◆ WORK TO COMPLETE ◆
A. In the quality maintenance article, which pillar of the 8-pillar TPM program is quality maintenance?
B. Update the quality maintenance article by giving the part starting at "This includes the" and ending at "produce products or deliver services." again, with "jigs" changed to "fixtures".

◆ PAGE EXCERPT ◆

------------

Quality Maintenance (QM)

Table of Contents

Quality Maintenance (QM) is one of the eight pillars of Total Productive Maintenance (TPM), a maintenance strategy that aims to eliminate failure and improve productivity. QM involves techniques that help in understanding and controlling product defects through a system based on establishing the causes of quality.

What is Quality Maintenance?

Quality maintenance is the systematic approach to preventing defects before they occur by managing the interaction between the 4 M’s that affect quality: Manpower, Material, Machine, and Method.

The 4 M’s of Quality

Manpower

This includes the men and women who contribute their skills and knowledge to produce high-quality products and services. Additionally, manpower morale and working conditions can also affect quality. 

Material

This consists of the raw materials and intermediate materials that you use to create products and services.

Machine

This includes all the machinery, equipment, tools, jigs, and measuring materials used to process materials into end-products or deliver services.

Method

This means all the process steps, methods, and techniques employed to produce products or deliver services.

QM first identifies the conditions of the 4 M’s that result in 100% quality, also called zero-defect conditions, and then implements the necessary programs to maintain these conditions. Instead of using monitoring methods to detect and screen out defects, QM employs inspections, spot checks, and root cause analysis (RCA) to prevent defects from happening at all. 

Prerequisites to Quality Maintenance

For successful implementation of QM, you must meet certain requirements or prerequisites. Quality maintenance is the sixth in the 8-pillar TPM program after all. You must fully implement the first five pillars, as we will share below, before QM.

1. Autonomous Maintenance

Autonomous maintenance allows machine operators to execute direct preventive maintenance, thus helping eliminate forced deterioration. With autonomous maintenance in place, the lifetime of components is extended and stabilized, making it easy to check quality conditions.

2. Focused Improvement

Focused improvement is a team approach to managing equipment-related losses. All personnel involved, from managers to operators and technicians, must learn how to use knowledge, skills, and other resources to maintain zero-defect conditions. 

3. Planned Maintenance

Planned maintenance involves careful study of failures and rates, and scheduling maintenance tasks to delay said failures. This provides the foundations for estimating and measuring potential defects critical for QM. 

4. Early Equipment Management

Early equipment management provides the basis for creating zero-defect conditions for machines and operation methods. Establishing a maintenance plan at the early stages of machine use also requires input from the experience and knowledge of operators and technicians.

5. Workforce Training and Education

Training and educating the workforce involves cross-training operators, technicians, and managers to promote expertise and fill knowledge gaps. Furthermore, QM implementation is only successful if there is a strong knowledge-sharing and collaborative culture within the workforce.

Implementing Quality Maintenance

Below are the general steps involved in implementing QM:

1. Establish zero-defect conditions

Identify and establish conditions that allow equipment and operations that do not result in defects. Also, specify these conditions in relation to the 4 M’s, setting the standard range of values to which these conditions must be limited to.

------------

Transcribed page text

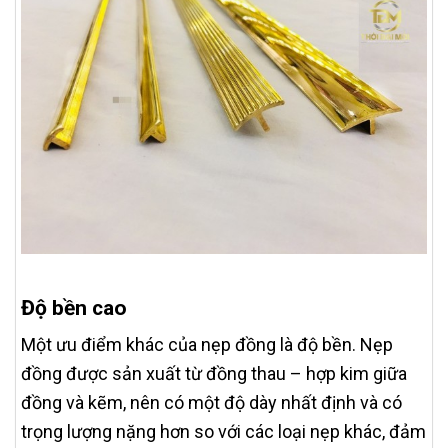
Độ bền cao
Một ưu điểm khác của nẹp đồng là độ bền. Nẹp
đồng được sản xuất từ đồng thau – hợp kim giữa
đồng và kẽm, nên có một độ dày nhất định và có
trọng lượng nặng hơn so với các loại nẹp khác, đảm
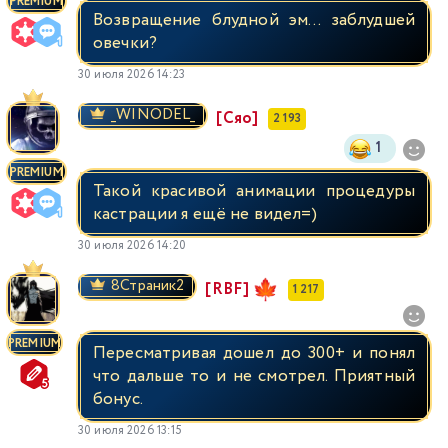
PREMIUM
Возвращение блудной эм... заблудшей
овечки?
30 июля 2026 14:23
_WINODEL_
[Сяо]
2 193
1
PREMIUM
Такой красивой анимации процедуры
кастрации я ещё не видел=)
30 июля 2026 14:20
8Страник2
[RBF]
1 217
PREMIUM
Пересматривая дошел до 300+ и понял
что дальше то и не смотрел. Приятный
бонус.
30 июля 2026 13:15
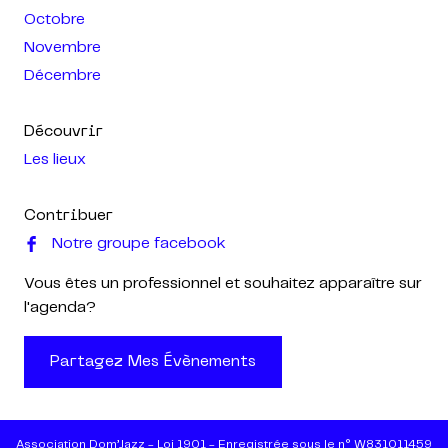
Octobre
Novembre
Décembre
Découvrir
Les lieux
Contribuer
Notre groupe facebook
Vous êtes un professionnel et souhaitez apparaître sur
l'agenda?
Partagez Mes Évènements
Association Dom’Jazz - Loi 1901 - Enregistrée sous le n° W831011459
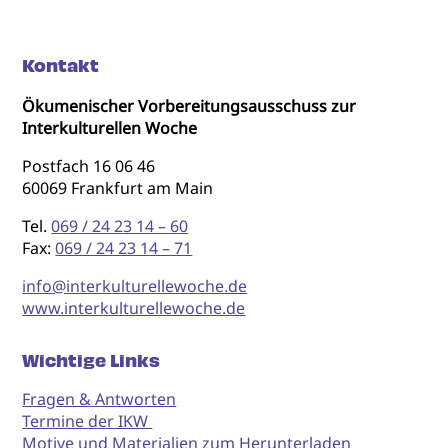
Kontakt
Ökumenischer Vorbereitungsausschuss zur
Interkulturellen Woche
Postfach 16 06 46
60069 Frankfurt am Main
Tel.
069 / 24 23 14 – 60
Fax:
069 / 24 23 14 – 71
info@interkulturellewoche.de
www.interkulturellewoche.de
Wichtige Links
Fragen & Antworten
Termine der IKW
Motive und Materialien zum Herunterladen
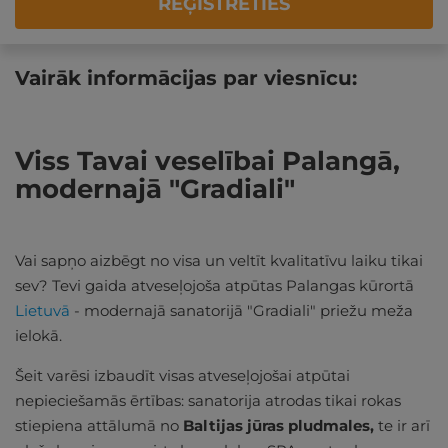
REĢISTRĒTIES
Vairāk informācijas par viesnīcu:
Viss Tavai veselībai Palangā,
modernajā "Gradiali"
Vai sapņo aizbēgt no visa un veltīt kvalitatīvu laiku tikai
sev? Tevi gaida atveseļojoša atpūtas Palangas kūrortā
Lietuvā
- modernajā sanatorijā "Gradiali" priežu meža
ielokā.
Šeit varēsi izbaudīt visas atveseļojošai atpūtai
nepieciešamās ērtības: sanatorija atrodas tikai rokas
stiepiena attālumā no
Baltijas jūras pludmales,
te ir arī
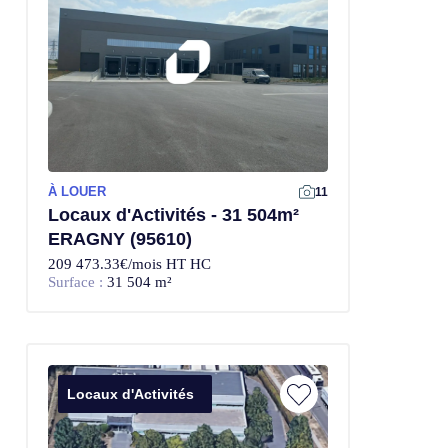
À LOUER
11
Locaux d'Activités - 31 504m²
ERAGNY (95610)
209 473.33€/mois HT HC
Surface :
31 504 m²
Locaux d'Activités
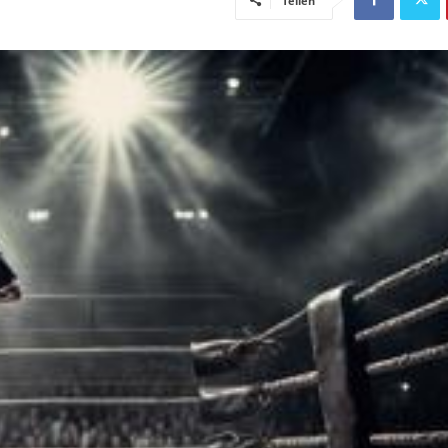
Teilen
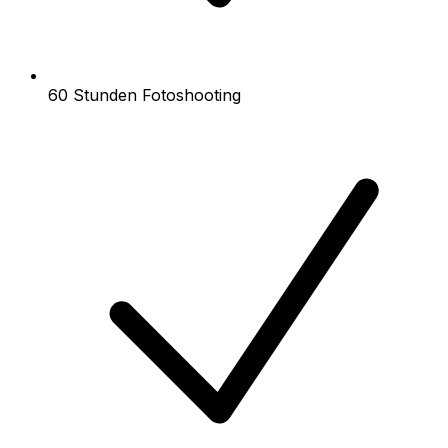
60 Stunden Fotoshooting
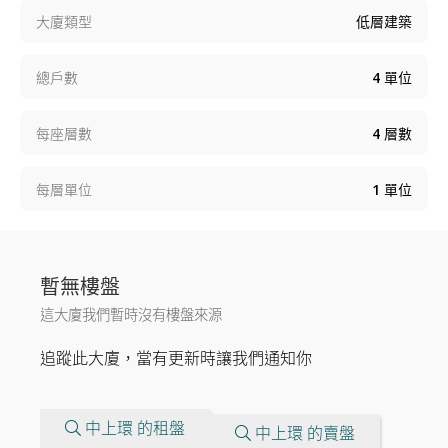
大廈類型
低層建築
總戶數
4
單位
每座層數
4
層數
每層單位
1
單位
暫無樓盤
這大廈我們暫時沒有樓盤來源
追蹤此大廈，當有更新時讓我們通知你
中上環 的租盤
中上環 的賣盤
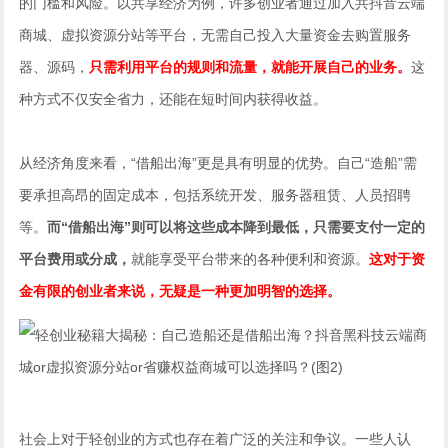
的门槛和风险。以共享经济为例，许多创业者通过加入共抖音云端
商城、虚拟资源分站等平台，无需自己投入大量资金去购置服务
器、源码，
只需利用平台的规则和流量，就能开展自己的业务。
这
种方式不仅安全省力，还能在短时间内获得收益。
从经济角度来看，“借船出海”更是具有明显的优势。自己“造船”需
要承担高昂的固定成本，包括系统开发、服务器租赁、人员招聘
等。
而“借船出海”则可以将这些成本降到最低，只需要支付一定的
平台费用或分成，
就能享受平台带来的各种便利和资源。
这对于资
金有限的创业者来说，无疑是一种更加明智的选择。
社会上对于轻创业的方式也存在着广泛的关注和争议。一些人认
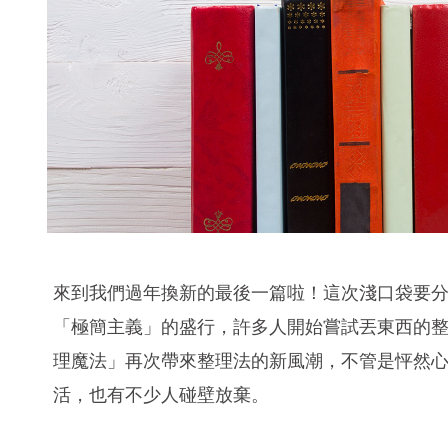
來到我們過年換新的最後一篇啦！這次淺口袋要分
「極簡主義」的盛行，許多人開始嘗試丟東西的
理魔法」再次帶來整理法的新風潮，不管是怦然
活，也有不少人碰壁放棄。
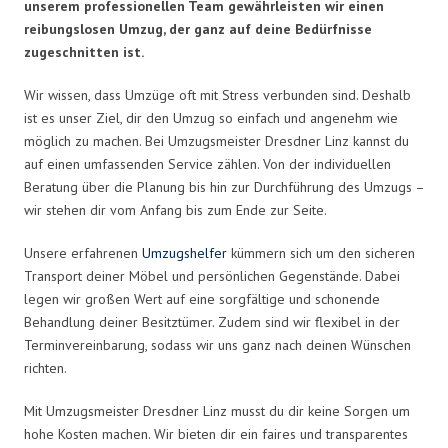
unserem professionellen Team gewährleisten wir einen
reibungslosen Umzug, der ganz auf deine Bedürfnisse
zugeschnitten ist.
Wir wissen, dass Umzüge oft mit Stress verbunden sind. Deshalb
ist es unser Ziel, dir den Umzug so einfach und angenehm wie
möglich zu machen. Bei Umzugsmeister Dresdner Linz kannst du
auf einen umfassenden Service zählen. Von der individuellen
Beratung über die Planung bis hin zur Durchführung des Umzugs –
wir stehen dir vom Anfang bis zum Ende zur Seite.
Unsere erfahrenen
Umzugshelfer
kümmern sich um den sicheren
Transport deiner Möbel und persönlichen Gegenstände. Dabei
legen wir großen Wert auf eine sorgfältige und schonende
Behandlung deiner Besitztümer. Zudem sind wir flexibel in der
Terminvereinbarung, sodass wir uns ganz nach deinen Wünschen
richten.
Mit Umzugsmeister Dresdner Linz musst du dir keine Sorgen um
hohe Kosten machen. Wir bieten dir ein faires und transparentes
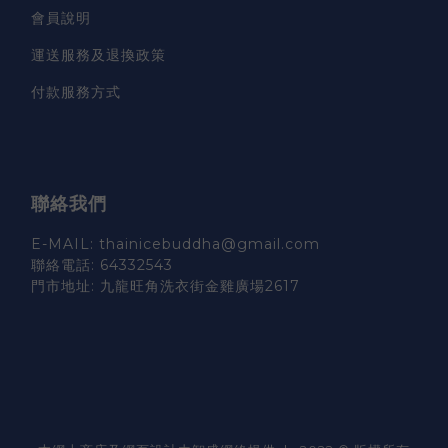
會員說明
運送服務及退換政策
付款服務方式
聯絡我們
E-MAIL: thainicebuddha@gmail.com
聯絡電話: 64332543
門市地址: 九龍旺角洗衣街金雞廣場2617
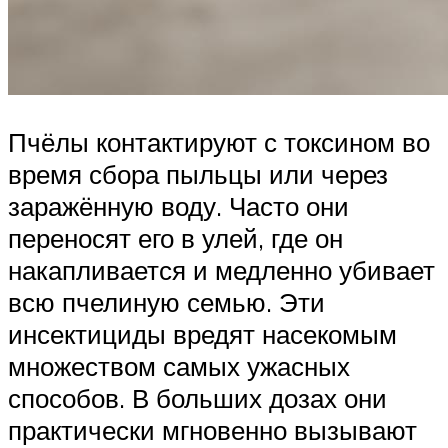
Пчёлы контактируют с токсином во
время сбора пыльцы или через
заражённую воду. Часто они
переносят его в улей, где он
накапливается и медленно убивает
всю пчелиную семью. Эти
инсектициды вредят насекомым
множеством самых ужасных
способов. В больших дозах они
практически мгновенно вызывают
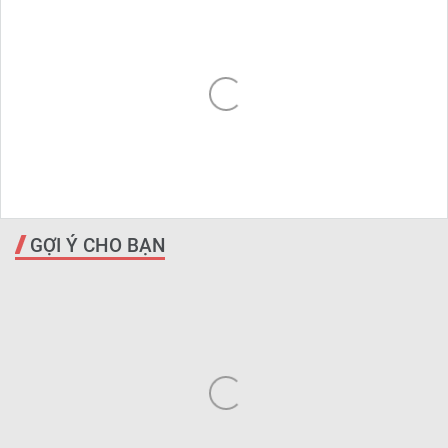
GỢI Ý CHO BẠN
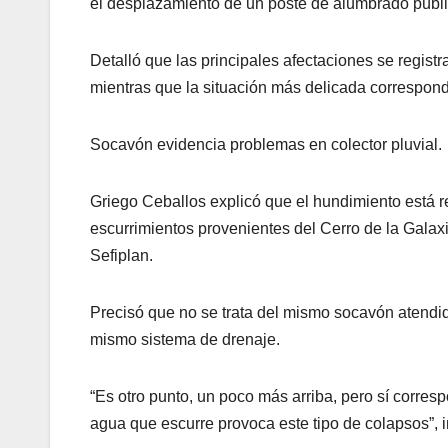
el desplazamiento de un poste de alumbrado públic
Detalló que las principales afectaciones se registr
mientras que la situación más delicada correspond
Socavón evidencia problemas en colector pluvial.
Griego Ceballos explicó que el hundimiento está re
escurrimientos provenientes del Cerro de la Galaxi
Sefiplan.
Precisó que no se trata del mismo socavón atendi
mismo sistema de drenaje.
“Es otro punto, un poco más arriba, pero sí corresp
agua que escurre provoca este tipo de colapsos”, i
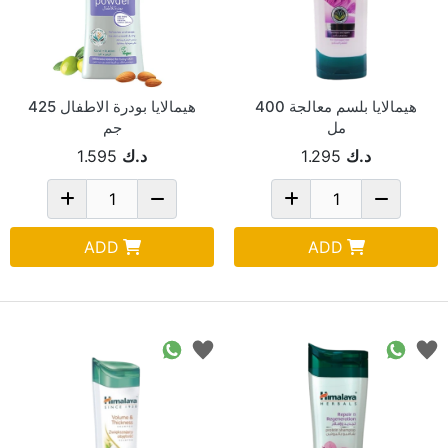
هيمالايا بلسم معالجة 400
هيمالايا بودرة الاطفال 425
مل
جم
د.ك
1.295
د.ك
1.595
ADD
ADD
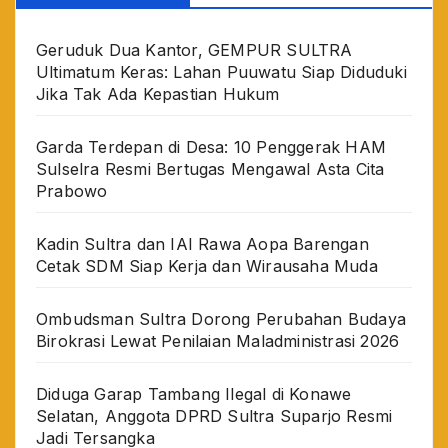
Geruduk Dua Kantor, GEMPUR SULTRA
Ultimatum Keras: Lahan Puuwatu Siap Diduduki
Jika Tak Ada Kepastian Hukum
Garda Terdepan di Desa: 10 Penggerak HAM
Sulselra Resmi Bertugas Mengawal Asta Cita
Prabowo
Kadin Sultra dan IAI Rawa Aopa Barengan
Cetak SDM Siap Kerja dan Wirausaha Muda
Ombudsman Sultra Dorong Perubahan Budaya
Birokrasi Lewat Penilaian Maladministrasi 2026
Diduga Garap Tambang Ilegal di Konawe
Selatan, Anggota DPRD Sultra Suparjo Resmi
Jadi Tersangka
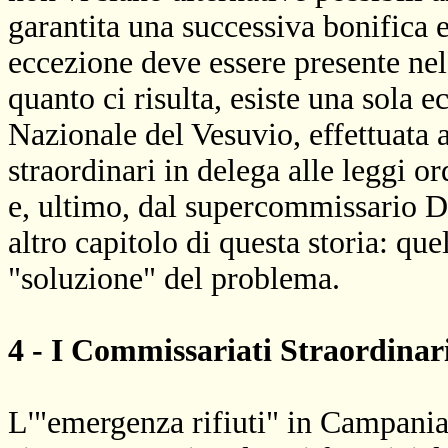
garantita una successiva bonifica e 
eccezione deve essere presente nel
quanto ci risulta, esiste una sola e
Nazionale del Vesuvio, effettuata a
straordinari in delega alle leggi 
e, ultimo, dal supercommissario D
altro capitolo di questa storia: que
"soluzione" del problema.
4 - I Commissariati Straordinar
L'"emergenza rifiuti" in Campania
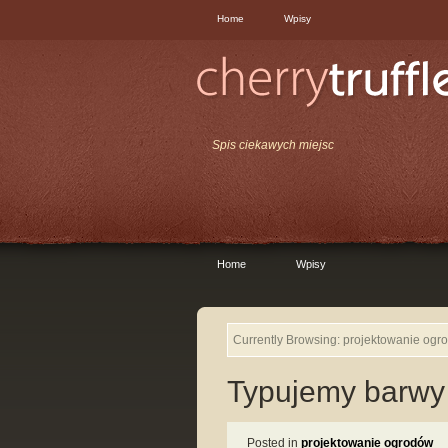
Home
Wpisy
Spis ciekawych miejsc
Home
Wpisy
Currently Browsing: projektowanie ogr
Typujemy barwy
Posted in
projektowanie ogrodów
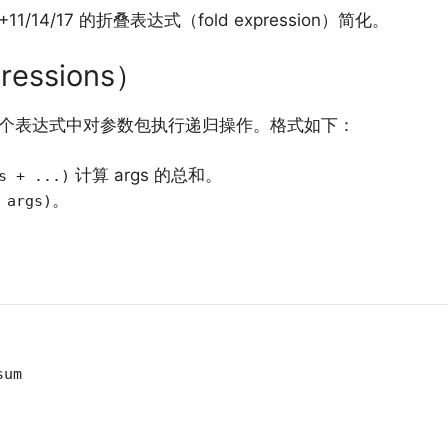
4/17 的折叠表达式（fold expression）简化。
ressions）
在一个表达式中对参数包执行递归操作。格式如下：
计算 args 的总和。
s + ...)
。
 args)
sum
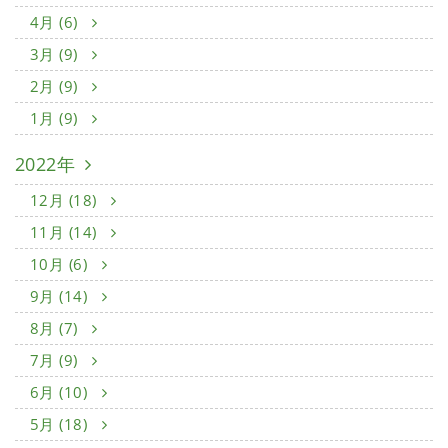
4月 (6)
3月 (9)
2月 (9)
1月 (9)
2022年
12月 (18)
11月 (14)
10月 (6)
9月 (14)
8月 (7)
7月 (9)
6月 (10)
5月 (18)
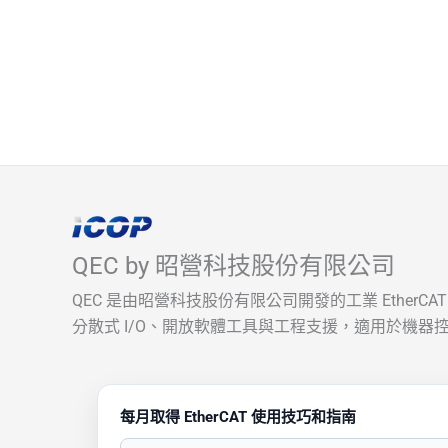
QEC by 昭營科技股份有限公司
QEC 是由昭營科技股份有限公司開發的工業 EtherC
分散式 I/O、開放軟體工具與工程支援，適用於機器控
每月取得 EtherCAT 使用技巧和指南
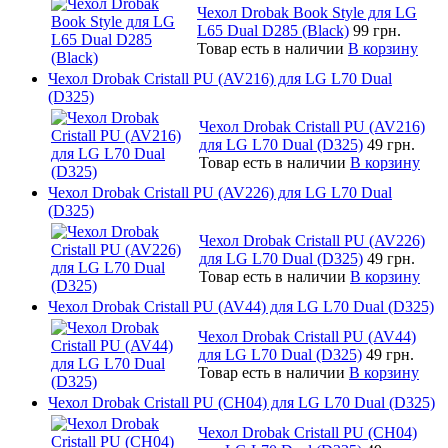
Чехол Drobak Book Style для LG
L65 Dual D285 (Black)
99 грн.
Товар есть в наличии
В корзину
Чехол Drobak Cristall PU (AV216) для LG L70 Dual
(D325)
Чехол Drobak Cristall PU (AV216)
для LG L70 Dual (D325)
49 грн.
Товар есть в наличии
В корзину
Чехол Drobak Cristall PU (AV226) для LG L70 Dual
(D325)
Чехол Drobak Cristall PU (AV226)
для LG L70 Dual (D325)
49 грн.
Товар есть в наличии
В корзину
Чехол Drobak Cristall PU (AV44) для LG L70 Dual (D325)
Чехол Drobak Cristall PU (AV44)
для LG L70 Dual (D325)
49 грн.
Товар есть в наличии
В корзину
Чехол Drobak Cristall PU (CH04) для LG L70 Dual (D325)
Чехол Drobak Cristall PU (CH04)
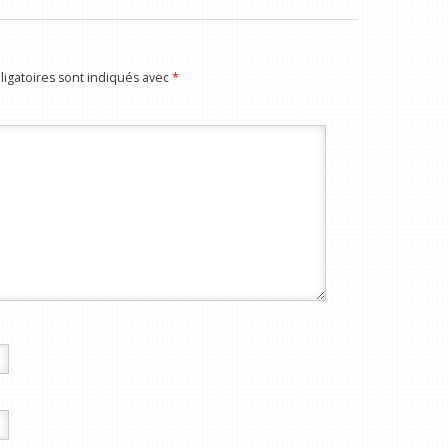
igatoires sont indiqués avec
*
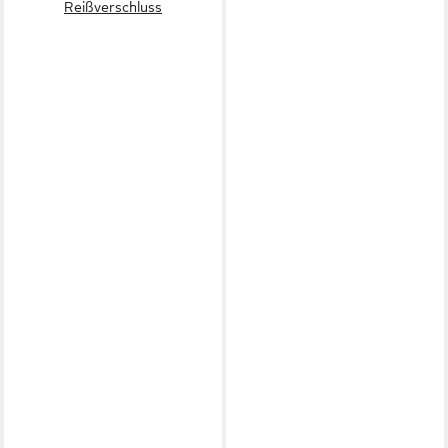
Reißverschluss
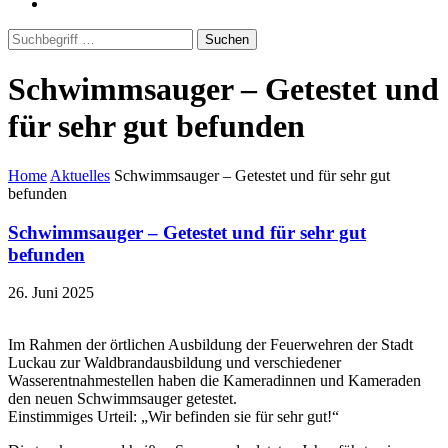
Suchen
Schwimmsauger – Getestet und
für sehr gut befunden
Home
Aktuelles
Schwimmsauger – Getestet und für sehr gut
befunden
Schwimmsauger – Getestet und für sehr gut
befunden
26. Juni 2025
Im Rahmen der örtlichen Ausbildung der Feuerwehren der Stadt
Luckau zur Waldbrandausbildung und verschiedener
Wasserentnahmestellen haben die Kameradinnen und Kameraden
den neuen Schwimmsauger getestet.
Einstimmiges Urteil: „Wir befinden sie für sehr gut!“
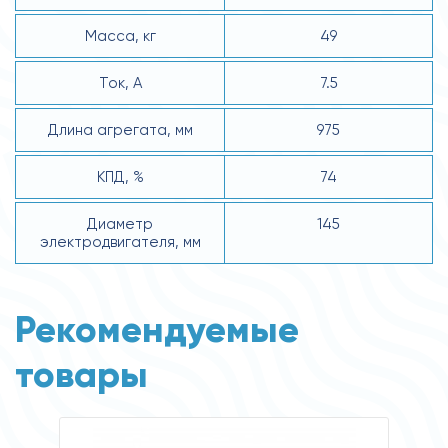
Масса, кг
49
Ток, А
7.5
Длина агрегата, мм
975
КПД, %
74
Диаметр
145
электродвигателя, мм
Рекомендуемые
товары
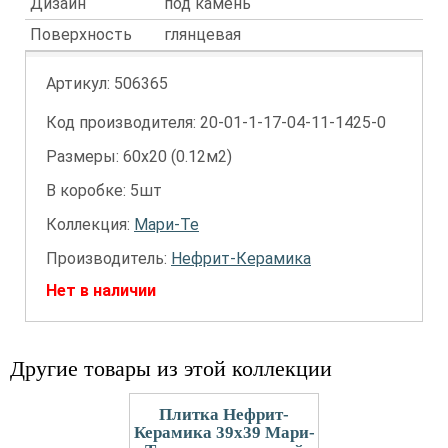
Дизайн
под камень
Поверхность
глянцевая
Артикул:
506365
Код производителя: 20-01-1-17-04-11-1425-0
Размеры: 60х20 (0.12м2)
В коробке: 5шт
Коллекция:
Мари-Те
Производитель:
Нефрит-Керамика
Нет в наличии
Другие товары из этой коллекции
Плитка Нефрит-
Керамика 39x39 Мари-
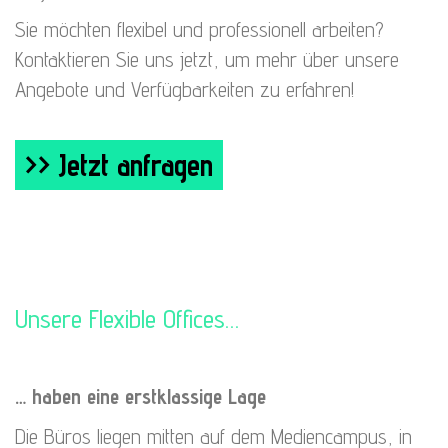
Sie möchten flexibel und professionell arbeiten?
Kontaktieren Sie uns jetzt, um mehr über unsere
Angebote und Verfügbarkeiten zu erfahren!
>> Jetzt anfragen
Unsere Flexible Offices…
… haben eine erstklassige Lage
Die Büros liegen mitten auf dem Mediencampus, in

------------

◆ RESULTS IN ORDER ◆
A. It is the sixth pillar.

B.
This includes the men and women who contribute their skills and knowledge to produce high-quality products and services. Additionally, manpower morale and working conditions can also affect quality. 

Material

This consists of the raw materials and intermediate materials that you use to create products and services.

Machine

This includes all the machinery, equipment, tools, fixtures, and measuring materials used to process materials into end-products or deliver services.

Method

This means all the process steps, methods, and techniques employed to produce products or deliver services.